Did You Know?

A bicycle commuter who rides four miles to work, five days a week, avoids 2,000 miles of driving and about 2,000 pounds of CO2 emissions each year.

1st grade transportation advocates of Summit

First graders from Graves Elementary School in the Village of Summit are on a mission to improve their community and their walk to school.

Hundreds of kids in this southwest suburb walk to school every day. While the young students enjoy their commute, they also encounter barriers that need improvement.

In April of this year, a first-grade class sent Mayor Sergio Rodriguez a letter (see below) asking for a meeting and requesting that the village work on improving the pedestrian bridge that offers one of the few connections between the north and south sides of Summit, which is separated by railroad tracks.

The bridge (pictured left) is used by hundreds of students each day to get to and from school, but it is slippery in wet weather, icy in the winter and is especially difficult to navigate for those with disabilities.
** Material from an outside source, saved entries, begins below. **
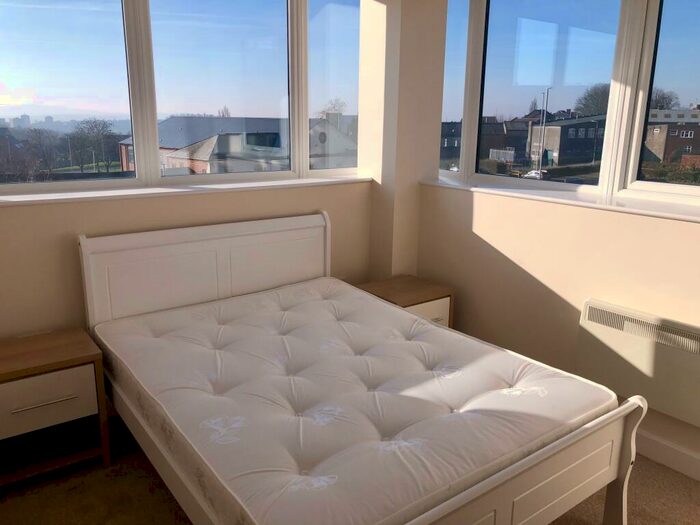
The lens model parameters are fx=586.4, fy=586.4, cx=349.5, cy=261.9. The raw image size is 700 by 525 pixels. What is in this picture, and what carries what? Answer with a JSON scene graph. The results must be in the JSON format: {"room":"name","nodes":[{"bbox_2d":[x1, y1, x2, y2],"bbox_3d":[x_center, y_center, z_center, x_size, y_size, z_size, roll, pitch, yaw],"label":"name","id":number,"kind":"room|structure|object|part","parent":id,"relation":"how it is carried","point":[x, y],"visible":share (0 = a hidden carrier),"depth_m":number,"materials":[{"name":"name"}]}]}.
{"room":"bedroom","nodes":[
{"label":"bedroom","id":0,"kind":"room"},
{"bbox_2d":[0,0,388,346],"bbox_3d":[-1.041,-0.550,3.173,3.093,2.690,0.262,-9,17,-35],"label":"back wall","id":1,"kind":"structure","parent":0,"point":[63,228],"depth_m":3.03,"materials":[{"name":"beige paint"}]},
{"bbox_2d":[0,0,364,196],"bbox_3d":[-0.908,-1.116,3.320,2.559,1.343,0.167,-9,17,-35],"label":"left window","id":2,"kind":"structure","parent":1,"relation":"in","point":[238,111],"depth_m":3.28,"materials":[{"name":"clear glass"}]},
{"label":"pane","id":3,"kind":"part","parent":2,"relation":"part of","materials":[{"name":"clear glass"}]},
{"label":"pane","id":4,"kind":"part","parent":2,"relation":"part of","materials":[{"name":"clear glass"}]},
{"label":"pane","id":5,"kind":"part","parent":2,"relation":"part of","materials":[{"name":"clear glass"}]},
{"bbox_2d":[0,174,369,206],"bbox_3d":[-0.829,-0.422,3.330,2.278,0.027,0.305,-9,17,-35],"label":"left window sill","id":6,"kind":"structure","parent":1,"relation":"attached to","point":[171,190],"depth_m":3.15,"materials":[{"name":"white paint"}]},
{"bbox_2d":[0,417,699,524],"bbox_3d":[0.262,1.281,1.712,3.630,0.107,4.595,-9,17,-35],"label":"carpet floor","id":7,"kind":"structure","parent":0,"point":[142,478],"depth_m":2.55,"materials":[{"name":"carpet"}]},
{"bbox_2d":[0,328,110,489],"bbox_3d":[-1.442,0.666,2.682,0.538,0.553,0.429,-9,17,-35],"label":"left nightstand","id":8,"kind":"object","parent":7,"relation":"on","point":[63,378],"visible":0.99,"depth_m":2.58,"materials":[{"name":"brown wood"}]},
{"bbox_3d":[-1.266,0.576,2.429,0.223,0.015,0.050,-9,17,-35],"label":"drawer handle","id":9,"kind":"part","parent":8,"relation":"part of","materials":[{"name":"silver metal"}]},
{"bbox_3d":[-1.332,0.592,2.474,0.430,0.216,0.034,-9,17,-35],"label":"drawer","id":10,"kind":"part","parent":8,"relation":"part of","materials":[{"name":"white wood"}]},
{"bbox_2d":[80,213,646,524],"bbox_3d":[-0.140,0.484,2.559,1.524,1.023,2.088,-9,17,-35],"label":"bed frame","id":11,"kind":"object","parent":7,"relation":"on","point":[529,491],"visible":0.84,"depth_m":2.20,"materials":[{"name":"white wood"}]},
{"bbox_3d":[-0.772,0.200,3.519,1.379,0.946,0.161,-9,17,-35],"label":"headboard","id":12,"kind":"part","parent":11,"relation":"part of","materials":[{"name":"white wood"}]},
{"bbox_2d":[93,278,618,522],"bbox_3d":[-0.109,0.513,2.571,1.505,0.240,1.959,-9,17,-35],"label":"mattress","id":13,"kind":"object","parent":11,"relation":"on","point":[221,337],"visible":0.98,"depth_m":2.15,"materials":[{"name":"white fabric"}]},
{"bbox_3d":[0.422,0.800,1.862,1.432,0.560,0.118,-9,17,-35],"label":"footboard","id":14,"kind":"part","parent":11,"relation":"part of","materials":[{"name":"white wood"}]},
{"bbox_3d":[1.048,0.813,2.280,0.088,0.618,0.096,-9,17,-35],"label":"footboard post","id":15,"kind":"part","parent":11,"relation":"part of","materials":[{"name":"wood"}]},
{"bbox_2d":[354,275,453,329],"bbox_3d":[0.329,0.421,3.750,0.499,0.533,0.449,-9,17,-35],"label":"right nightstand","id":16,"kind":"object","parent":7,"relation":"on","point":[409,300],"visible":0.3,"depth_m":3.63,"materials":[{"name":"brown wood"}]},
{"bbox_3d":[0.403,0.335,3.481,0.401,0.172,0.044,-9,17,-35],"label":"drawer","id":17,"kind":"part","parent":16,"relation":"part of","materials":[{"name":"white wood"}]},
{"bbox_2d":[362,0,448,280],"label":"wall column","id":18,"kind":"structure","parent":0,"point":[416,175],"depth_m":3.75,"materials":[{"name":"paint"}]},
{"bbox_2d":[409,0,699,475],"bbox_3d":[1.792,-0.459,2.252,0.270,3.114,4.333,-9,17,-35],"label":"right wall","id":19,"kind":"structure","parent":0,"point":[478,244],"depth_m":3.15,"materials":[{"name":"beige paint"}]},
{"bbox_2d":[423,176,699,223],"bbox_3d":[1.469,-0.287,2.937,0.380,0.035,2.943,-9,17,-35],"label":"right window sill","id":20,"kind":"structure","parent":19,"relation":"attached to","point":[515,193],"depth_m":3.10,"materials":[{"name":"white paint"}]},
{"bbox_2d":[435,0,699,213],"bbox_3d":[1.513,-0.973,2.899,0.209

The students also unleashed their creative skills and designed models of what a safe bridge could look like. The models are made of colorful pop-sickle sticks, yarn and construction paper. They are now proudly displayed in the school library (See bottom).

Armed with questions and ideas, the first graders met with the mayor this spring.
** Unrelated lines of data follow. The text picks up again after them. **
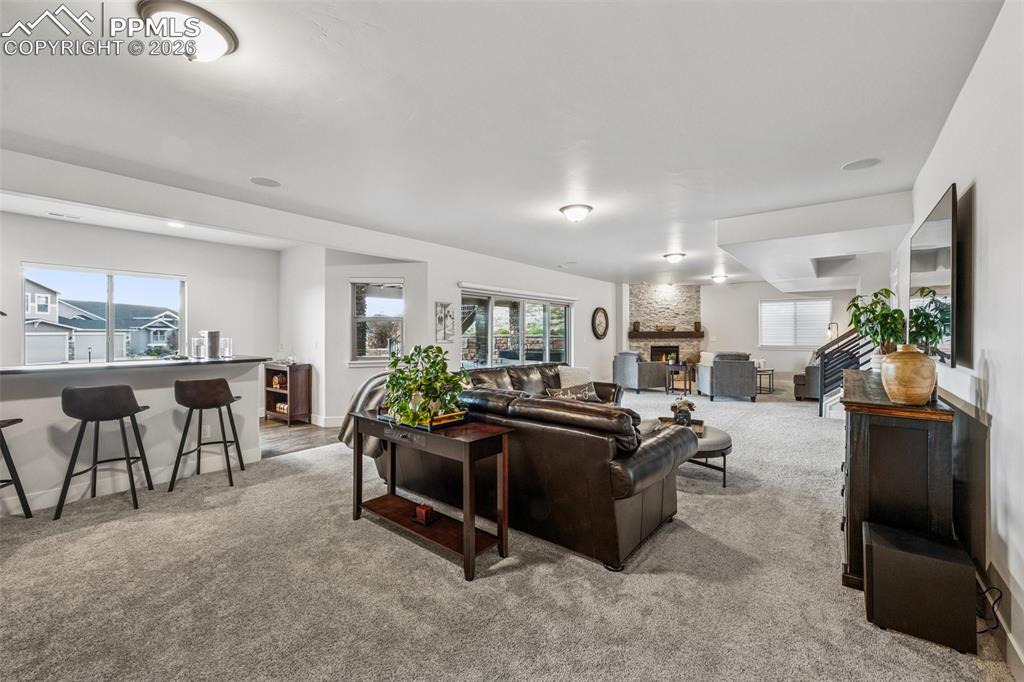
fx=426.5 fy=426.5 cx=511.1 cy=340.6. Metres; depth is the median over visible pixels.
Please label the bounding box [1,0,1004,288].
ceiling
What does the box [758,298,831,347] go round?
window
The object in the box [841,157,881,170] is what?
ceiling speaker
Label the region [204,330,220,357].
metal canister
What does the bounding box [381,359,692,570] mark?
leather sofa
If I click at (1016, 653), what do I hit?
baseboard
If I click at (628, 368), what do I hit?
armchair
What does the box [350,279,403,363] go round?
window
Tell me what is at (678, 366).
side table
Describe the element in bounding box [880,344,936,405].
vase
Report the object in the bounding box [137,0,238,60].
ceiling light
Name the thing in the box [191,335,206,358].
glass jar
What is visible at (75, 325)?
house
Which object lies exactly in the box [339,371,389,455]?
throw blanket
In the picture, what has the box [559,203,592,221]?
ceiling light
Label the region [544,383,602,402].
throw pillow
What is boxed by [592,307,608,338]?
wall clock
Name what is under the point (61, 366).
countertop
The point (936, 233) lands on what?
television
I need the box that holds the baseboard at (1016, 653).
[977,558,1023,679]
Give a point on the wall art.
(441, 319)
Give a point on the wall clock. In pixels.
(600, 323)
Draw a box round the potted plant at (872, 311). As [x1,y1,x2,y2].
[848,289,906,371]
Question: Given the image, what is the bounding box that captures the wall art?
[435,301,454,342]
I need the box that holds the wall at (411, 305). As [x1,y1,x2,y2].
[313,251,430,426]
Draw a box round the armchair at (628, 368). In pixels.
[613,351,668,393]
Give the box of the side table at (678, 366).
[666,362,693,393]
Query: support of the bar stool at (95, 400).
on the carpet floor at (273, 486)
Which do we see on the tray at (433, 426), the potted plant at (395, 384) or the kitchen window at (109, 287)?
the potted plant at (395, 384)
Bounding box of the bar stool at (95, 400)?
[54,384,154,520]
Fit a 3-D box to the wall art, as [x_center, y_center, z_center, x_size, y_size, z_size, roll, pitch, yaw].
[-1.026,-0.276,6.536,0.043,0.615,0.320,0,0,38]
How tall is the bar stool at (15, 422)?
0.844 m
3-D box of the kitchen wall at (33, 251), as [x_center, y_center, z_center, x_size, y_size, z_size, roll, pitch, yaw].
[-5.153,-0.085,5.027,0.139,2.666,4.430,0,0,38]
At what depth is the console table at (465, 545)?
2.57 m
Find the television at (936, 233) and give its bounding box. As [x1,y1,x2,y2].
[908,183,965,367]
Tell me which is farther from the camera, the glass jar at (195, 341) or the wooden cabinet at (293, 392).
the wooden cabinet at (293, 392)
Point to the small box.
(425, 510)
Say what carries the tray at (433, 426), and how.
on the console table at (465, 545)
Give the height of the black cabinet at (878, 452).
0.977 m
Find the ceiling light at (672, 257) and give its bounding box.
[663,252,686,263]
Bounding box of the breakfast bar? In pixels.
[0,358,264,514]
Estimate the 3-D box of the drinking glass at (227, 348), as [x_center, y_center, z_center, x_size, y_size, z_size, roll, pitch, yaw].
[-3.002,0.071,4.499,0.100,0.191,0.098,0,0,38]
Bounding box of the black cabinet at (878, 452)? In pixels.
[839,368,955,592]
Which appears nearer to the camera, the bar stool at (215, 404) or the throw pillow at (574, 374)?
the bar stool at (215, 404)
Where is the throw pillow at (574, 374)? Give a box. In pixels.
[557,366,591,389]
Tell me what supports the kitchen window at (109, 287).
in the kitchen wall at (33, 251)
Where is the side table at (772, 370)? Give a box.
[755,366,774,393]
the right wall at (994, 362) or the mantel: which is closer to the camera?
the right wall at (994, 362)
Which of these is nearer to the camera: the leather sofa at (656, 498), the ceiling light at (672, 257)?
the leather sofa at (656, 498)
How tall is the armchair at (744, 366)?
0.924 m
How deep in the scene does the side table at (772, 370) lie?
9.43 m
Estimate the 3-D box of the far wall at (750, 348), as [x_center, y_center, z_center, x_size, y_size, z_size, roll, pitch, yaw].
[6.646,-0.173,10.743,4.373,2.633,0.153,0,0,38]
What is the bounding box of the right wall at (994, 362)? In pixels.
[894,0,1023,679]
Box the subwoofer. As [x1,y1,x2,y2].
[864,520,976,654]
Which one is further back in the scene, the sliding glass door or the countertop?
the sliding glass door
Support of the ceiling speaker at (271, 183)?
in the ceiling
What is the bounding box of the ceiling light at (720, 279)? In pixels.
[711,273,728,283]
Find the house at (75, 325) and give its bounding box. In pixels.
[21,280,179,364]
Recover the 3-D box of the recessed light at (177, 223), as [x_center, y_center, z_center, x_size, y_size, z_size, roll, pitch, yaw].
[-3.957,-1.377,5.036,0.211,0.021,0.206,0,0,38]
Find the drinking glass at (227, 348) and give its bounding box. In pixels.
[221,337,232,357]
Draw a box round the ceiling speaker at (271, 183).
[249,176,280,187]
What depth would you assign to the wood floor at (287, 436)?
5.42 m
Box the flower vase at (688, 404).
[669,397,696,427]
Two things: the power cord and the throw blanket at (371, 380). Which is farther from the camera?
the throw blanket at (371, 380)
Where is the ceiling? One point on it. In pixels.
(828, 158)
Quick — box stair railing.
[814,326,873,417]
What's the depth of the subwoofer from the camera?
1.80 m
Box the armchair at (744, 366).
[696,351,757,401]
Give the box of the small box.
[413,503,436,524]
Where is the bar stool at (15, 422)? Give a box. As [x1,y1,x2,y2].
[0,418,32,518]
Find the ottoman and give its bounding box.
[641,418,732,486]
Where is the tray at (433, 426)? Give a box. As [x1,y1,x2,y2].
[379,405,465,429]
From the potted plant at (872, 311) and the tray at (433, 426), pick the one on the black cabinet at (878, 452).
the potted plant at (872, 311)
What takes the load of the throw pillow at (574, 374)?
on the leather sofa at (656, 498)
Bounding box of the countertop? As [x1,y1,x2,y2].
[0,356,270,376]
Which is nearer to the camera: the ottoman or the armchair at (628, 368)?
the ottoman
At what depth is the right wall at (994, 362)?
1.86 m
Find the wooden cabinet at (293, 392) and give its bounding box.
[264,362,311,424]
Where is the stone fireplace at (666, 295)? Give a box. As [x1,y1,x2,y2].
[627,283,701,366]
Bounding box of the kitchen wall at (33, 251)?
[1,211,278,366]
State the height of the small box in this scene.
0.098 m
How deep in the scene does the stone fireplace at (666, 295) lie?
11.82 m
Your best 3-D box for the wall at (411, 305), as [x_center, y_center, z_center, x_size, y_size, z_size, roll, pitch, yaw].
[-1.961,-0.071,6.176,1.657,2.572,0.182,0,0,-8]
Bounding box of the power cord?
[975,581,1002,633]
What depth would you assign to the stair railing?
6.70 m
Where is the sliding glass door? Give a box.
[459,288,573,367]
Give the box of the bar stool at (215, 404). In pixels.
[169,377,244,490]
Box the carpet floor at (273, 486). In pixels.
[0,384,1009,681]
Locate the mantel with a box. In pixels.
[628,329,702,338]
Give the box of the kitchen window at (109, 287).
[20,263,186,363]
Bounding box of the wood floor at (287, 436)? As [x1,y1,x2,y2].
[257,417,340,458]
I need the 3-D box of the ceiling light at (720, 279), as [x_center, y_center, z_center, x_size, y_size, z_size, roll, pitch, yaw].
[4.763,-1.423,9.789,0.359,0.155,0.378,0,0,38]
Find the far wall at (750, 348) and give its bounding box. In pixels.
[609,281,884,390]
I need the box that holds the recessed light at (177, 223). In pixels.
[166,220,185,228]
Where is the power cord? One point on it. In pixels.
(992, 607)
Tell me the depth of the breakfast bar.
3.63 m
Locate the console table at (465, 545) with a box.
[350,410,513,581]
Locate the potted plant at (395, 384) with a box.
[382,343,467,426]
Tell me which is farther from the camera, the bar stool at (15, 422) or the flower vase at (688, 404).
the flower vase at (688, 404)
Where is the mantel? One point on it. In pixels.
(648, 333)
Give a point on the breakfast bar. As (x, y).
(51, 402)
Afterwards, Mayor Rodriguez remarked, “The visit with the first grade classroom was a great experience. It was energizing seeing these students address a concern that they had and reach out to a village official to address their concerns.”

Currently, as part of a Healthy HotSpot grant from Cook County Department of Public Health, Active Trans is working with the Village of Summit to develop an active transportation plan for the community.

The plan lays out a low-stress network of bike lanes, sidewalks and trails to improve barriers associated with bicycling and walking.

The plan also includes recommendations to address the safety of the pedestrian bridge.

In part because of the advocacy of Graves Elementary and their first graders, the village is now developing a strategy to work with the railroad company to make improvements.

And as further testament to the school’s efforts to promote walking, this June Graves Elementary became one of eight Cook County schools to receive the 2017 Let’s Move! Active Schools National Award.

The prestigious award, started by former first Lady Michelle Obama, recognizes the nation’s top schools that are encouraging physical activity and education.

It takes a team to make positive change happen in a community. Summit is a great example of how public officials, schools and residents of all ages can work together to create a healthier community.